I met Cory Janssen a few months ago and immediately knew that I needed to have him on the show. He Co-Founded Investopedia in 1999 and sold it to Forbes in 2007.
All of our recent episodes have been rather technical and sophisticated.
I felt it was a good time to share a more ‘human’ story, diving into Cory’s experience as an exited founder who eventually launched a startup studio based in Canada.
We hear it all the time; “I’m an exited founder. Now I’m going to launch a startup studio.”
But, the real question is, should you?
As an exited entrepreneur blessed with newfound financial freedom, escaping the rollercoaster of startup life probably sounds pretty exciting. However, after the initial euphoria fades, many exited founders struggle to fill the purpose void left behind.

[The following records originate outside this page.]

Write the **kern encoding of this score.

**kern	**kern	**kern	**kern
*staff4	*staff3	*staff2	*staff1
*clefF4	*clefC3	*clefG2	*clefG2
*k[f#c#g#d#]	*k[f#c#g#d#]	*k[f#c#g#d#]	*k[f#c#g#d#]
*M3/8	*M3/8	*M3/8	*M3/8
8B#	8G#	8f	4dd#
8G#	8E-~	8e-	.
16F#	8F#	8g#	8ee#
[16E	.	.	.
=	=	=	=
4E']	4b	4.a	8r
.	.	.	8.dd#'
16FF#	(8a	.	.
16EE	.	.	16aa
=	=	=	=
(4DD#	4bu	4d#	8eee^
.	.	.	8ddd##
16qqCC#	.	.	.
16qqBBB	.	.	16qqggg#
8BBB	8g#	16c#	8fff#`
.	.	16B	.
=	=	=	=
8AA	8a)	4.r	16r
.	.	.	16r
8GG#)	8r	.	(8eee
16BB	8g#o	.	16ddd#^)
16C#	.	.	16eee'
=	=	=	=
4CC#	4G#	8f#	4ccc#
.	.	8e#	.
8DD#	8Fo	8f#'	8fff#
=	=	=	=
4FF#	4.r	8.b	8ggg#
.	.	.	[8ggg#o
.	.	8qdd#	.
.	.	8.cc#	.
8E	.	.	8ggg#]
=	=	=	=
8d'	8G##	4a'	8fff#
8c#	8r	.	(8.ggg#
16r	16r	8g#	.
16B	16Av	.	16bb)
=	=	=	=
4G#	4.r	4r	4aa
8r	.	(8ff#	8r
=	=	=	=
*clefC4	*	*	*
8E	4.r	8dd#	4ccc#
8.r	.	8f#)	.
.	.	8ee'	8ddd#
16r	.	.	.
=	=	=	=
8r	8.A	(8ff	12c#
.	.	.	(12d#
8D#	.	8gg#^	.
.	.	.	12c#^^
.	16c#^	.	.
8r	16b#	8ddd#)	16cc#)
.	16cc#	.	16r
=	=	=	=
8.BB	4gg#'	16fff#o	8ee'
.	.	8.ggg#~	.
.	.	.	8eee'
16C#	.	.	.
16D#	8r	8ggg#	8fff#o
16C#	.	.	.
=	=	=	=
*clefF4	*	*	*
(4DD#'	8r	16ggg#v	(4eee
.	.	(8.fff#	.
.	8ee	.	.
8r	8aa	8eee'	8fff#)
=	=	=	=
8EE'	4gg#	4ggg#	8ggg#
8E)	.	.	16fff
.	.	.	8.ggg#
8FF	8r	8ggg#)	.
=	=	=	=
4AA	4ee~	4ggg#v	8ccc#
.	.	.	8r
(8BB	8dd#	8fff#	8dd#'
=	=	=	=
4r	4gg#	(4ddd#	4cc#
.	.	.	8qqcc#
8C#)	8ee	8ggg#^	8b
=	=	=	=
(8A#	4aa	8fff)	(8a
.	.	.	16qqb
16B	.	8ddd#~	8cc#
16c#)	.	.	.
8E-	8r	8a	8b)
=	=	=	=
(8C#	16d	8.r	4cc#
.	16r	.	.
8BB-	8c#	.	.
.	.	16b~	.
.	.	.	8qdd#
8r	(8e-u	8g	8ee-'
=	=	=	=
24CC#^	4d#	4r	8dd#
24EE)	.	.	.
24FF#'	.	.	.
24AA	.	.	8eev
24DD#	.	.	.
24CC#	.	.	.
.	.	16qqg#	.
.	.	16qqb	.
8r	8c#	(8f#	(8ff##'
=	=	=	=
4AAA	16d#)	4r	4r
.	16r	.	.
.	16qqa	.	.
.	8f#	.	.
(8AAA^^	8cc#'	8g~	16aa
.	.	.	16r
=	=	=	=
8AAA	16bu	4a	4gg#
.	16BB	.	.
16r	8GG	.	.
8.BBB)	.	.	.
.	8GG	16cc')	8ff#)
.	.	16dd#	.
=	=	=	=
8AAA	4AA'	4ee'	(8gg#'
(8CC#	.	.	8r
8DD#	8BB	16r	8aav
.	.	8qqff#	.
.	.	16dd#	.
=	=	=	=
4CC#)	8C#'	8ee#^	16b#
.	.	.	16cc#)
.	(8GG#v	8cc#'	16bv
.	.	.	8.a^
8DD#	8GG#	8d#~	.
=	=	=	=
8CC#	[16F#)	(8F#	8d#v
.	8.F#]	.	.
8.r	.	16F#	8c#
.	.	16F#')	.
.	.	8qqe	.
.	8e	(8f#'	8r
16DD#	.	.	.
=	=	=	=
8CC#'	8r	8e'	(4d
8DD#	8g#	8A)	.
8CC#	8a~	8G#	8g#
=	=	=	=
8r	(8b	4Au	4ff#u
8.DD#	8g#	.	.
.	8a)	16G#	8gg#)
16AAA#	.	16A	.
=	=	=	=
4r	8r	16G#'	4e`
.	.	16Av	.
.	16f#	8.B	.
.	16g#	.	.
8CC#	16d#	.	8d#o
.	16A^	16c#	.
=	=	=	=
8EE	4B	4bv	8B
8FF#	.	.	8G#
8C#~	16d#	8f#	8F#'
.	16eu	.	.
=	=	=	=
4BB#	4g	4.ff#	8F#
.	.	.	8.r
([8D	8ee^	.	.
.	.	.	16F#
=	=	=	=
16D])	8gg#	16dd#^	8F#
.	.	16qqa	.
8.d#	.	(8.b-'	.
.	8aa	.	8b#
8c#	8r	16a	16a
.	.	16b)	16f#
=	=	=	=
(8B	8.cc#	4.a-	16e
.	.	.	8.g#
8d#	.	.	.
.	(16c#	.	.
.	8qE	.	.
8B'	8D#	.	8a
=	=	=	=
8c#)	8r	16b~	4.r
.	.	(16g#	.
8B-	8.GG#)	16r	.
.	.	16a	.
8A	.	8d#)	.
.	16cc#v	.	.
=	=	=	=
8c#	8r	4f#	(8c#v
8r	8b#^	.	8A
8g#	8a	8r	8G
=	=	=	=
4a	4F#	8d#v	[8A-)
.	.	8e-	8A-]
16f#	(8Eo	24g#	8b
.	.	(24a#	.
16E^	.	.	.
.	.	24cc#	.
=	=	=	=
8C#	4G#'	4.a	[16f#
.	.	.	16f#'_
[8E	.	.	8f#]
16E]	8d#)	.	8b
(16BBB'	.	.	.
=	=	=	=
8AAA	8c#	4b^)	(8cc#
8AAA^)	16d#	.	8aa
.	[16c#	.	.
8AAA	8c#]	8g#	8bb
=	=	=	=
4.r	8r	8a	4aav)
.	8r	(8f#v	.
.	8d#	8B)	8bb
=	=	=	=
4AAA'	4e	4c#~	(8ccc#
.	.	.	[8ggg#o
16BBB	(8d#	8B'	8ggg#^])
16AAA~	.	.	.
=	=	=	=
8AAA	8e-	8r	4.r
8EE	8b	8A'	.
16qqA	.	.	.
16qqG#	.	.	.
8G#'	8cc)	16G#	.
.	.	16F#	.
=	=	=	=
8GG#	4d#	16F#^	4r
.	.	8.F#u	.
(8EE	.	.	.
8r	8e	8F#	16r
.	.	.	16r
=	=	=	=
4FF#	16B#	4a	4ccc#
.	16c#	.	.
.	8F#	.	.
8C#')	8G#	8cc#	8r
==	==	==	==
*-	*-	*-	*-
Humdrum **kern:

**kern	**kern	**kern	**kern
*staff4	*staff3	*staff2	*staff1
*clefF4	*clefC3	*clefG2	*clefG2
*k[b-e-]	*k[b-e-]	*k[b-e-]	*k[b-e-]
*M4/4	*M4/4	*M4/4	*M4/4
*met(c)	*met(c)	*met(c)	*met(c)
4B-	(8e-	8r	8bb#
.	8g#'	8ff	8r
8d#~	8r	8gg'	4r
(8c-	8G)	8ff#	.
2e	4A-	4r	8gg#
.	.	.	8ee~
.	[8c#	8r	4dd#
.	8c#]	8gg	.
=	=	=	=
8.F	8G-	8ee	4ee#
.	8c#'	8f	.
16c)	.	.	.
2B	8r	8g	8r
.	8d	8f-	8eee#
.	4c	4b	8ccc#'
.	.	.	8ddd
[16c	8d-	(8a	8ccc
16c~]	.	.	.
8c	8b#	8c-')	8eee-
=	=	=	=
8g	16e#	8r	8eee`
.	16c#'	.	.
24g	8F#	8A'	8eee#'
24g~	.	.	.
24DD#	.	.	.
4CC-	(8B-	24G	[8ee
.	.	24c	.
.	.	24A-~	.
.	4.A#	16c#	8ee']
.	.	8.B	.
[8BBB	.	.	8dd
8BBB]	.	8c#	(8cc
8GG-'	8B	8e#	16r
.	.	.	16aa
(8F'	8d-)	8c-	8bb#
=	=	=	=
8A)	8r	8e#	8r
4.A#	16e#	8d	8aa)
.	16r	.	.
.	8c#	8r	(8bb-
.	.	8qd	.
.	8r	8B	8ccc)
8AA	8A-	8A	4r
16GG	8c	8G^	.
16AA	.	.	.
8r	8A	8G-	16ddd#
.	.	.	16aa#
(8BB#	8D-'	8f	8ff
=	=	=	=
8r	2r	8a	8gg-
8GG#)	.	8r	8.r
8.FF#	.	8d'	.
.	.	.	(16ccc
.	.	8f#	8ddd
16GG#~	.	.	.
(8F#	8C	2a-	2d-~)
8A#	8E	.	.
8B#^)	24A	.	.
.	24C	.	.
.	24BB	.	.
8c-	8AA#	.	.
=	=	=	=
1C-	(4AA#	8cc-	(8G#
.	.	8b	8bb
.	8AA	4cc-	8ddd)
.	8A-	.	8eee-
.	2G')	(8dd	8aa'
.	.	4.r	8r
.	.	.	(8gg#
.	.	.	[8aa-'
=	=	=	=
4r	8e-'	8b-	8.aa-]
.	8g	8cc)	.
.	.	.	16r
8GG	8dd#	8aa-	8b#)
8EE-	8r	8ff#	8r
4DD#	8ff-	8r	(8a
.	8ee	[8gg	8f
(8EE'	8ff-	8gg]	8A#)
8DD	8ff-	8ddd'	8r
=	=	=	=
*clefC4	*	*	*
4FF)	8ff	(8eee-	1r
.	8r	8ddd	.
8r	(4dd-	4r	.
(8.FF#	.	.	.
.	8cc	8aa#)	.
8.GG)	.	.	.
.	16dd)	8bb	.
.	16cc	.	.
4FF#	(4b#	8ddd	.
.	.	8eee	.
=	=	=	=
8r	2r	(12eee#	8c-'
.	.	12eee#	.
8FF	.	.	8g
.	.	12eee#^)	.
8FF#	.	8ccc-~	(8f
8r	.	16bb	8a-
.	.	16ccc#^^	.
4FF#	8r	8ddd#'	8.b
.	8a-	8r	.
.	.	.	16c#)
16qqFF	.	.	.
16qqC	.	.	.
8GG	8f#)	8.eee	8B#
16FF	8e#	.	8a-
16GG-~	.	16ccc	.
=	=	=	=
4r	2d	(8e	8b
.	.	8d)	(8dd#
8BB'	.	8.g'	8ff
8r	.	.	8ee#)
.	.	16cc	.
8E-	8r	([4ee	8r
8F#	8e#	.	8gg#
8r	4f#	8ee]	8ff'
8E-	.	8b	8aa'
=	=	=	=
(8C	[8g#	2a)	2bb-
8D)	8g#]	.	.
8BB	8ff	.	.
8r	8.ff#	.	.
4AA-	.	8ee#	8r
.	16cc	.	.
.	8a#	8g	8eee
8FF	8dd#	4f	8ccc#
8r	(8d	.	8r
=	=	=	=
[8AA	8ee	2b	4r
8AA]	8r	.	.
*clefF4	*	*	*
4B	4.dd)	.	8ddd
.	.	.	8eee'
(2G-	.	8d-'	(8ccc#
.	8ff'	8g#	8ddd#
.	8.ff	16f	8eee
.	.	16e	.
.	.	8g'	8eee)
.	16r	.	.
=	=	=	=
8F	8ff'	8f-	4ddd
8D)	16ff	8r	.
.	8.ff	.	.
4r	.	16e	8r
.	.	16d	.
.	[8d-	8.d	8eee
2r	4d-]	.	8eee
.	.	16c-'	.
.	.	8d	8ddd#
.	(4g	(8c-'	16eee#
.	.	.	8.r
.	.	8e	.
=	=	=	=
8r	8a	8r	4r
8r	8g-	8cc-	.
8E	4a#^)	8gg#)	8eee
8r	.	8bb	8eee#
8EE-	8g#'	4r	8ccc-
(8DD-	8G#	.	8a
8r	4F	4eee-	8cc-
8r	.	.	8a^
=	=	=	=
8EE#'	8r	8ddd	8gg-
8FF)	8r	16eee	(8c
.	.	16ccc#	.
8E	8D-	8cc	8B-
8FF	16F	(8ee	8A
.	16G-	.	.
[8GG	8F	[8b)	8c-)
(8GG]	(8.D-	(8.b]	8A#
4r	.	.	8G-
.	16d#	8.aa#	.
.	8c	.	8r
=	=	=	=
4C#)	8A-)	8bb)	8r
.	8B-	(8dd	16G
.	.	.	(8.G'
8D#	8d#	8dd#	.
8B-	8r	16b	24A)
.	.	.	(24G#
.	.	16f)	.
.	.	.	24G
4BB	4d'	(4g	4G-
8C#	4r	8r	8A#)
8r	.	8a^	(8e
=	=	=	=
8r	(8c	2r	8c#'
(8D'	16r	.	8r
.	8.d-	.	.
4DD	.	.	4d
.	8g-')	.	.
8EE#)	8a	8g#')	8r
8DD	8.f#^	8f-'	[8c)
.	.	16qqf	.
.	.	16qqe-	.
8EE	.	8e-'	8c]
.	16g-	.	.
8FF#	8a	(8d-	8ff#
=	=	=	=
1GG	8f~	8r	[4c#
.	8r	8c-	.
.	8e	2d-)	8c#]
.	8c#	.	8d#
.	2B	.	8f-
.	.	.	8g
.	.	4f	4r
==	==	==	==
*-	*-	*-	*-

Cory Janssen, former Co-Founder of Investopedia and current Co-CEO of Canadian-based AI venture studio AltaML, joined us to share his journey in the years following selling Investopedia to ultimately launching AltaML. He shares his hard-earned perspective on the studio model's profound challenges that demand eyes-wide-open commitment.
This episode distills Cory’s insights from an exhilarating early exit, to depressive wandering, to ultimately the invigorating but tricky process of constructing a studio specializing in building and funding AI ventures. For fellow exited founders debating their own encore, he spotlights critical considerations around mentality, partnerships, fundraising, expertise and founder relationships warranting reflection before taking the venture studio plunge.
The following is a brief summary of the personal conversation that we held with Cory. We hope you enjoy this week’s episode.
When Cory sold Investopedia to Forbes in 2008 after reaching profitability, he anticipated feeling on top of the world having achieved the liquidity that eluded most entrepreneurs. However, he descended into a serious multi-year funk only relieved by stumbling into his next challenge.
Cory reflects, “I was more depressed and more unhappy than any other point in my life...I couldn’t figure out what the next step was.”
He cautions other exited founders to avoid this drift by consciously identifying their preferred rhythm for the next season – hands-off angel investing, project-based advising, family time or plunging back into operating roles. Otherwise they risk deflating their hard-won freedom.
Specifically on launching studios, Janssen suggests, “If you need a bit of a break and you don't want to be operational, do not start a studio.” Clarity of personal readiness steers the best post-success course.
After Finally rediscovering his purpose in 2015 by building AI solutions, Cory incrementally edged into the studio model through corporate partnerships, balance sheet investing and seasoned entrepreneur backing. However, when he moved to formalize AltaML as a standalone studio with an attached venture fund, he encountered a few frustrating predicaments that are all too common.
Cory admits, “It’s brutal. It’s been absolutely brutal...You think, okay, I'm a great founder. I've raised money for my existing business (but) raising for the studio and that investment vehicle - it's a totally different beast.”
He recounts family offices dismissing his studio track record as irrelevant. VC’s passed due to his limited investing history and emerging manager status which they perceive as blind trust regardless of operating success.
To ease this fundraising friction, Cory advocates partnering with ex-VCs who have investing gravitas and credentials. He concludes, “If you can find that relationship, if you have someone that you trust to be able to start it, I think that would be probably the best thing.” Shared GP status conveys maturity that skeptical capital providers doubt in first-time studio backers.
Given Cory built Investopedia across silos like product, marketing and tech, he figured his generalist abilities would enable running a studio attacking disparate verticals. However, initial attempts exposed pitfalls pursuing this breadth without depth, spreading efforts thin. He recalls early digital media investments as “marginal” successes that sought inefficiently replicating websites despite platform advantages.
Pivoting AltaML to exclusively focus on AI opportunities transformed traction through concentrating experience. Janssen eliminated the necessity of constantly explaining elementary concepts around his specialty. He spotlights, “If you’ve got an edge and you can have a repeatable process to continually make these early stage (niche) bets, that should be an element of every institutional's portfolio.” Thus narrowing to AI enhanced fundraising and internal leadership.
Perhaps inevitably given Cory’s many years as an expert operator, Cory admits struggling not to overstep early on when working with the founders of his portfolio companies. He reflects, “Often you know that you could jump in and do a better job than the founders. But if you jump in and you do it once and you go over a founder’s head, you completely destroy trust.” This failure to foster independence proved costly.
Cory has nurtured more productive studio relationships by upholding aligned incentives. He channels the mindset, “I’m an asset at their disposal...I don’t make any money until they make money.” Studio involvement only occurs at a founder’s discretion as true peer partnerships rather than paternalism. Cory suggests openness allows teams to self-determine while benefiting from support, likening the posture to that of a consultant.